### JOB
Copy each line of the data below with the word "ticaret".

==============================

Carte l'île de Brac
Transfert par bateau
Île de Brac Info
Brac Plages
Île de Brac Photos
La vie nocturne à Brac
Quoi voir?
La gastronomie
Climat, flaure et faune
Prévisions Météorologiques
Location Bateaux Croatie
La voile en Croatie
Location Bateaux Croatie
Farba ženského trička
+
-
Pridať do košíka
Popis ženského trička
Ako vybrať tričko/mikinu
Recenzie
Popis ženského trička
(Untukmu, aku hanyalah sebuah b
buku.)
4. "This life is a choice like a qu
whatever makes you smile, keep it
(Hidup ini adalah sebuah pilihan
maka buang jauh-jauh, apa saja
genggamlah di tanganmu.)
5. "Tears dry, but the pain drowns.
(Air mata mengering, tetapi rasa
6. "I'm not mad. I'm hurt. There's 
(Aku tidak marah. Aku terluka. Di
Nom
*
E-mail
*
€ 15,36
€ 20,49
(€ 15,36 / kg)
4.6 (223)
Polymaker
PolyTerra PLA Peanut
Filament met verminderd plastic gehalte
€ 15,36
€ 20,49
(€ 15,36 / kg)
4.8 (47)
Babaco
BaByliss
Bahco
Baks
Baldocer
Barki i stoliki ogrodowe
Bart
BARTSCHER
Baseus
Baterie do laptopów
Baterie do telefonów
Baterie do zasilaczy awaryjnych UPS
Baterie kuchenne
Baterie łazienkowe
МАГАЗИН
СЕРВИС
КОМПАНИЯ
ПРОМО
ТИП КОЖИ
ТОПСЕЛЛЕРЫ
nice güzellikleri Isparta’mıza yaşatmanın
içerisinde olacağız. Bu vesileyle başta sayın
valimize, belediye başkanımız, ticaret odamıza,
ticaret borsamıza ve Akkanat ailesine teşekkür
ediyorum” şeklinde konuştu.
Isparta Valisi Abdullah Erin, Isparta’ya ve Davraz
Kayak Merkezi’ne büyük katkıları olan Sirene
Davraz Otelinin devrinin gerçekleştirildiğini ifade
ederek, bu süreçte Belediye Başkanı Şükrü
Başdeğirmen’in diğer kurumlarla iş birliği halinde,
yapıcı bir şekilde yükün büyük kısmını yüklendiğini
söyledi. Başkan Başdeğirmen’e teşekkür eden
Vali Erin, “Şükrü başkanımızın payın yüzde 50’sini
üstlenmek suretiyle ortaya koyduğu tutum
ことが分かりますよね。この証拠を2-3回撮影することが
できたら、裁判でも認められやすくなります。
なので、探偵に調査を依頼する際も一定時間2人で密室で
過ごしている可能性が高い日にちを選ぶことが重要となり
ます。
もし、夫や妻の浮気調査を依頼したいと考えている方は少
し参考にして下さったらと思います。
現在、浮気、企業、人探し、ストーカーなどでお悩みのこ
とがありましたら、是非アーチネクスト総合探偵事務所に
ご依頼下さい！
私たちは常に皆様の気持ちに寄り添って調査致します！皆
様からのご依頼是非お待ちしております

==============================

### PROBLEM SOLUTION
valimize, belediye başkanımız, ticaret odamıza,
ticaret borsamıza ve Akkanat ailesine teşekkür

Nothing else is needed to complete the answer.